# [WORK ORDER]
Please reproduce the source text of every entry below word for word, leaving the pictures out of your answer.

# [RECORDED INFORMATION]
▬▬▬▬▬▬▬▬▬▬

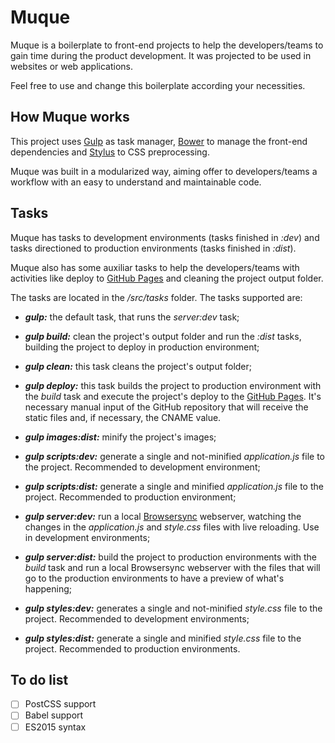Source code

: # Muque

Muque is a boilerplate to front-end projects to help the developers/teams to gain time during the product development. It was projected to be used in websites or web applications.

Feel free to use and change this boilerplate according your necessities.

## How Muque works

This project uses [Gulp](http://gulpjs.com/) as task manager, [Bower](https://bower.io/) to manage the front-end dependencies and [Stylus](http://stylus-lang.com/) to CSS preprocessing.

Muque was built in a modularized way, aiming offer to developers/teams a workflow with an easy to understand and maintainable code.

## Tasks

Muque has tasks to development environments (tasks finished in _:dev_) and tasks directioned to production environments (tasks finished in _:dist_).

Muque also has some auxiliar tasks to help the developers/teams with activities like deploy to [GitHub Pages](https://pages.github.com/) and cleaning the project output folder.

The tasks are located in the _/src/tasks_ folder. The tasks supported are:

- _**gulp:**_ the default task, that runs the _server:dev_ task;

- _**gulp build:**_ clean the project's output folder and run the _:dist_ tasks, building the project to deploy in production environment;

- _**gulp clean:**_ this task cleans the project's output folder;

- _**gulp deploy:**_ this task builds the project to production environment with the _build_ task and execute the project's deploy to the [GitHub Pages](https://pages.github.com/). It's necessary manual input of the GitHub repository that will receive the static files and, if necessary, the CNAME value.

- _**gulp images:dist:**_ minify the project's images;

- _**gulp scripts:dev:**_ generate a single and not-minified _application.js_ file to the project. Recommended to development environment;

- _**gulp scripts:dist:**_ generate a single and minified _application.js_ file to the project. Recommended to production environment;

- _**gulp server:dev:**_ run a local [Browsersync](https://browsersync.io/) webserver, watching the changes in the _application.js_ and _style.css_ files with live reloading. Use in development environments;

- _**gulp server:dist:**_ build the project to production environments with the _build_ task and run a local Browsersync webserver with the files that will go to the production environments to have a preview of what's happening;

- _**gulp styles:dev:**_ generates a single and not-minified _style.css_ file to the project. Recommended to development environments;

- _**gulp styles:dist:**_ generate a single and minified _style.css_ file to the project. Recommended to production environments.

## To do list
- [ ] PostCSS support
- [ ] Babel support
- [ ] ES2015 syntax
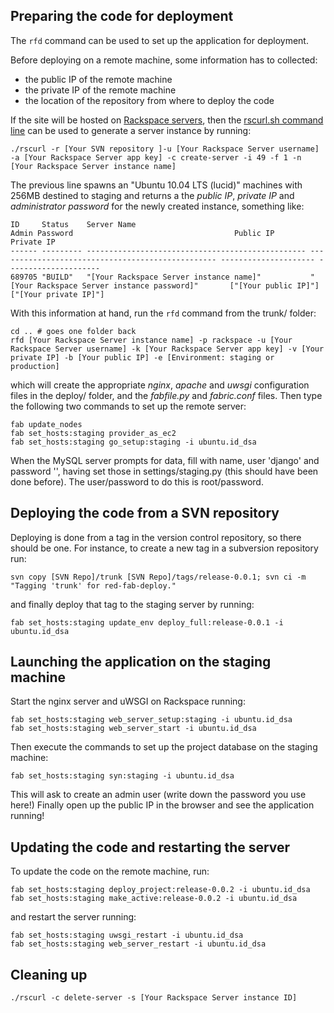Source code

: ## Preparing the code for deployment

The `rfd` command can be used to set up the application for deployment.

Before deploying on a remote machine, some information has to collected:

* the public IP of the remote machine
* the private IP of the remote machine
* the location of the repository from where to deploy the code

If the site will be hosted on [Rackspace servers](http://www.rackspace.com), then the [rscurl.sh command line](https://github.com/jsquared/rscurl) can be used to generate a server instance by running:

    ./rscurl -r [Your SVN repository ]-u [Your Rackspace Server username] -a [Your Rackspace Server app key] -c create-server -i 49 -f 1 -n [Your Rackspace Server instance name]

The previous line spawns an "Ubuntu 10.04 LTS (lucid)" machines with 256MB destined to staging and returns a the *public IP*, *private IP* and *administrator password* for the newly created instance, something like:

    ID     Status    Server Name                                       Admin Password                                    Public IP             Private IP          
    ------ --------- ------------------------------------------------- ------------------------------------------------- --------------------- ---------------------
    689705 "BUILD"   "[Your Rackspace Server instance name]"           "[Your Rackspace Server instance password]"       ["[Your public IP]"]  ["[Your private IP]"]    

With this information at hand, run the `rfd` command from the trunk/ folder:

    cd .. # goes one folder back
    rfd [Your Rackspace Server instance name] -p rackspace -u [Your Rackspace Server username] -k [Your Rackspace Server app key] -v [Your private IP] -b [Your public IP] -e [Environment: staging or production]

which will create the appropriate *nginx*, *apache* and *uwsgi* configuration files in the deploy/ folder, and the *fabfile.py* and *fabric.conf* files.
Then type the following two commands to set up the remote server:

    fab update_nodes 
    fab set_hosts:staging provider_as_ec2
    fab set_hosts:staging go_setup:staging -i ubuntu.id_dsa

When the MySQL server prompts for data, fill with name, user 'django' and 
password '', having set those in settings/staging.py (this should have been done before).
The user/password to do this is root/password.

<!-- In case it's not done automatically:
## Setting up the database on the staging machine

$ fab -i deploy/[your private SSH key here] dev mysql_install
$ fab -i deploy/[your private SSH key here] dev mysql_create_db
$ fab -i deploy/[your private SSH key here] dev mysql_create_user

DATABASES = {
    'default': {
        'ENGINE': 'django.db.backends.sqlite3', 
        'NAME': os.path.join(PROJECT_ROOT, 'dentsu_vii_staging.db'),
    }
}
-->
    
## Deploying the code from a SVN repository

Deploying is done from a tag in the version control repository, so there should be one.
For instance, to create a new tag in a subversion repository run:

    svn copy [SVN Repo]/trunk [SVN Repo]/tags/release-0.0.1; svn ci -m "Tagging 'trunk' for red-fab-deploy."

and finally deploy that tag to the staging server by running:

    fab set_hosts:staging update_env deploy_full:release-0.0.1 -i ubuntu.id_dsa

## Launching the application on the staging machine

Start the nginx server and uWSGI on Rackspace running:

<!-- THIS SHOULD GO IN THE SCRIPT!! -->
    
    fab set_hosts:staging web_server_setup:staging -i ubuntu.id_dsa
    fab set_hosts:staging web_server_start -i ubuntu.id_dsa

Then execute the commands to set up the project database on the staging machine:

    fab set_hosts:staging syn:staging -i ubuntu.id_dsa

This will ask to create an admin user (write down the password you use here!)
Finally open up the public IP in the browser and see the application running!

## Updating the code and restarting the server

To update the code on the remote machine, run:

    fab set_hosts:staging deploy_project:release-0.0.2 -i ubuntu.id_dsa
    fab set_hosts:staging make_active:release-0.0.2 -i ubuntu.id_dsa
    
and restart the server running:

    fab set_hosts:staging uwsgi_restart -i ubuntu.id_dsa
    fab set_hosts:staging web_server_restart -i ubuntu.id_dsa 

## Cleaning up

    ./rscurl -c delete-server -s [Your Rackspace Server instance ID]
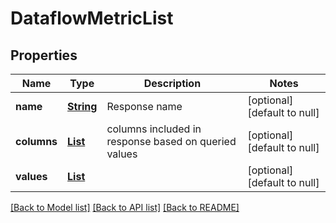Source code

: # DataflowMetricList
## Properties

Name | Type | Description | Notes
------------ | ------------- | ------------- | -------------
**name** | [**String**](string.md) | Response name | [optional] [default to null]
**columns** | [**List**](string.md) | columns included in response based on queried values | [optional] [default to null]
**values** | [**List**](DataflowMetric.md) |  | [optional] [default to null]

[[Back to Model list]](../README.md#documentation-for-models) [[Back to API list]](../README.md#documentation-for-api-endpoints) [[Back to README]](../README.md)

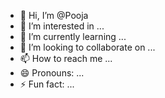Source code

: - 👋 Hi, I’m @Pooja
- 👀 I’m interested in ...
- 🌱 I’m currently learning ...
- 💞️ I’m looking to collaborate on ...
- 📫 How to reach me ...
- 😄 Pronouns: ...
- ⚡ Fun fact: ...

<!---
PiksNiks/PiksNiks is a ✨ special ✨ repository because its `README.md` (this file) appears on your GitHub profile.
You can click the Preview link to take a look at your changes.
--->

▬▬▬▬▬▬▬▬▬▬

# [ANSWER BELOW]
Source code

: # Muque

Muque is a boilerplate to front-end projects to help the developers/teams to gain time during the product development. It was projected to be used in websites or web applications.

Feel free to use and change this boilerplate according your necessities.

## How Muque works

This project uses [Gulp](http://gulpjs.com/) as task manager, [Bower](https://bower.io/) to manage the front-end dependencies and [Stylus](http://stylus-lang.com/) to CSS preprocessing.

Muque was built in a modularized way, aiming offer to developers/teams a workflow with an easy to understand and maintainable code.

## Tasks

Muque has tasks to development environments (tasks finished in _:dev_) and tasks directioned to production environments (tasks finished in _:dist_).

Muque also has some auxiliar tasks to help the developers/teams with activities like deploy to [GitHub Pages](https://pages.github.com/) and cleaning the project output folder.

The tasks are located in the _/src/tasks_ folder. The tasks supported are:

- _**gulp:**_ the default task, that runs the _server:dev_ task;

- _**gulp build:**_ clean the project's output folder and run the _:dist_ tasks, building the project to deploy in production environment;

- _**gulp clean:**_ this task cleans the project's output folder;

- _**gulp deploy:**_ this task builds the project to production environment with the _build_ task and execute the project's deploy to the [GitHub Pages](https://pages.github.com/). It's necessary manual input of the GitHub repository that will receive the static files and, if necessary, the CNAME value.

- _**gulp images:dist:**_ minify the project's images;

- _**gulp scripts:dev:**_ generate a single and not-minified _application.js_ file to the project. Recommended to development environment;

- _**gulp scripts:dist:**_ generate a single and minified _application.js_ file to the project. Recommended to production environment;

- _**gulp server:dev:**_ run a local [Browsersync](https://browsersync.io/) webserver, watching the changes in the _application.js_ and _style.css_ files with live reloading. Use in development environments;

- _**gulp server:dist:**_ build the project to production environments with the _build_ task and run a local Browsersync webserver with the files that will go to the production environments to have a preview of what's happening;

- _**gulp styles:dev:**_ generates a single and not-minified _style.css_ file to the project. Recommended to development environments;

- _**gulp styles:dist:**_ generate a single and minified _style.css_ file to the project. Recommended to production environments.

## To do list
- [ ] PostCSS support
- [ ] Babel support
- [ ] ES2015 syntax
Source code

: ## Preparing the code for deployment

The `rfd` command can be used to set up the application for deployment.

Before deploying on a remote machine, some information has to collected:

* the public IP of the remote machine
* the private IP of the remote machine
* the location of the repository from where to deploy the code

If the site will be hosted on [Rackspace servers](http://www.rackspace.com), then the [rscurl.sh command line](https://github.com/jsquared/rscurl) can be used to generate a server instance by running:

    ./rscurl -r [Your SVN repository ]-u [Your Rackspace Server username] -a [Your Rackspace Server app key] -c create-server -i 49 -f 1 -n [Your Rackspace Server instance name]

The previous line spawns an "Ubuntu 10.04 LTS (lucid)" machines with 256MB destined to staging and returns a the *public IP*, *private IP* and *administrator password* for the newly created instance, something like:

    ID     Status    Server Name                                       Admin Password                                    Public IP             Private IP          
    ------ --------- ------------------------------------------------- ------------------------------------------------- --------------------- ---------------------
    689705 "BUILD"   "[Your Rackspace Server instance name]"           "[Your Rackspace Server instance password]"       ["[Your public IP]"]  ["[Your private IP]"]    

With this information at hand, run the `rfd` command from the trunk/ folder:

    cd .. # goes one folder back
    rfd [Your Rackspace Server instance name] -p rackspace -u [Your Rackspace Server username] -k [Your Rackspace Server app key] -v [Your private IP] -b [Your public IP] -e [Environment: staging or production]

which will create the appropriate *nginx*, *apache* and *uwsgi* configuration files in the deploy/ folder, and the *fabfile.py* and *fabric.conf* files.
Then type the following two commands to set up the remote server:

    fab update_nodes 
    fab set_hosts:staging provider_as_ec2
    fab set_hosts:staging go_setup:staging -i ubuntu.id_dsa

When the MySQL server prompts for data, fill with name, user 'django' and 
password '', having set those in settings/staging.py (this should have been done before).
The user/password to do this is root/password.

<!-- In case it's not done automatically:
## Setting up the database on the staging machine

$ fab -i deploy/[your private SSH key here] dev mysql_install
$ fab -i deploy/[your private SSH key here] dev mysql_create_db
$ fab -i deploy/[your private SSH key here] dev mysql_create_user

DATABASES = {
    'default': {
        'ENGINE': 'django.db.backends.sqlite3', 
        'NAME': os.path.join(PROJECT_ROOT, 'dentsu_vii_staging.db'),
    }
}
-->
    
## Deploying the code from a SVN repository

Deploying is done from a tag in the version control repository, so there should be one.
For instance, to create a new tag in a subversion repository run:

    svn copy [SVN Repo]/trunk [SVN Repo]/tags/release-0.0.1; svn ci -m "Tagging 'trunk' for red-fab-deploy."

and finally deploy that tag to the staging server by running:

    fab set_hosts:staging update_env deploy_full:release-0.0.1 -i ubuntu.id_dsa

## Launching the application on the staging machine

Start the nginx server and uWSGI on Rackspace running:

<!-- THIS SHOULD GO IN THE SCRIPT!! -->
    
    fab set_hosts:staging web_server_setup:staging -i ubuntu.id_dsa
    fab set_hosts:staging web_server_start -i ubuntu.id_dsa

Then execute the commands to set up the project database on the staging machine:

    fab set_hosts:staging syn:staging -i ubuntu.id_dsa

This will ask to create an admin user (write down the password you use here!)
Finally open up the public IP in the browser and see the application running!

## Updating the code and restarting the server

To update the code on the remote machine, run:

    fab set_hosts:staging deploy_project:release-0.0.2 -i ubuntu.id_dsa
    fab set_hosts:staging make_active:release-0.0.2 -i ubuntu.id_dsa
    
and restart the server running:

    fab set_hosts:staging uwsgi_restart -i ubuntu.id_dsa
    fab set_hosts:staging web_server_restart -i ubuntu.id_dsa 

## Cleaning up

    ./rscurl -c delete-server -s [Your Rackspace Server instance ID]
Source code

: # DataflowMetricList
## Properties

Name | Type | Description | Notes
------------ | ------------- | ------------- | -------------
**name** | [**String**](string.md) | Response name | [optional] [default to null]
**columns** | [**List**](string.md) | columns included in response based on queried values | [optional] [default to null]
**values** | [**List**](DataflowMetric.md) |  | [optional] [default to null]

[[Back to Model list]](../README.md#documentation-for-models) [[Back to API list]](../README.md#documentation-for-api-endpoints) [[Back to README]](../README.md)

Source code

: - 👋 Hi, I’m @Pooja
- 👀 I’m interested in ...
- 🌱 I’m currently learning ...
- 💞️ I’m looking to collaborate on ...
- 📫 How to reach me ...
- 😄 Pronouns: ...
- ⚡ Fun fact: ...

<!---
PiksNiks/PiksNiks is a ✨ special ✨ repository because its `README.md` (this file) appears on your GitHub profile.
You can click the Preview link to take a look at your changes.
--->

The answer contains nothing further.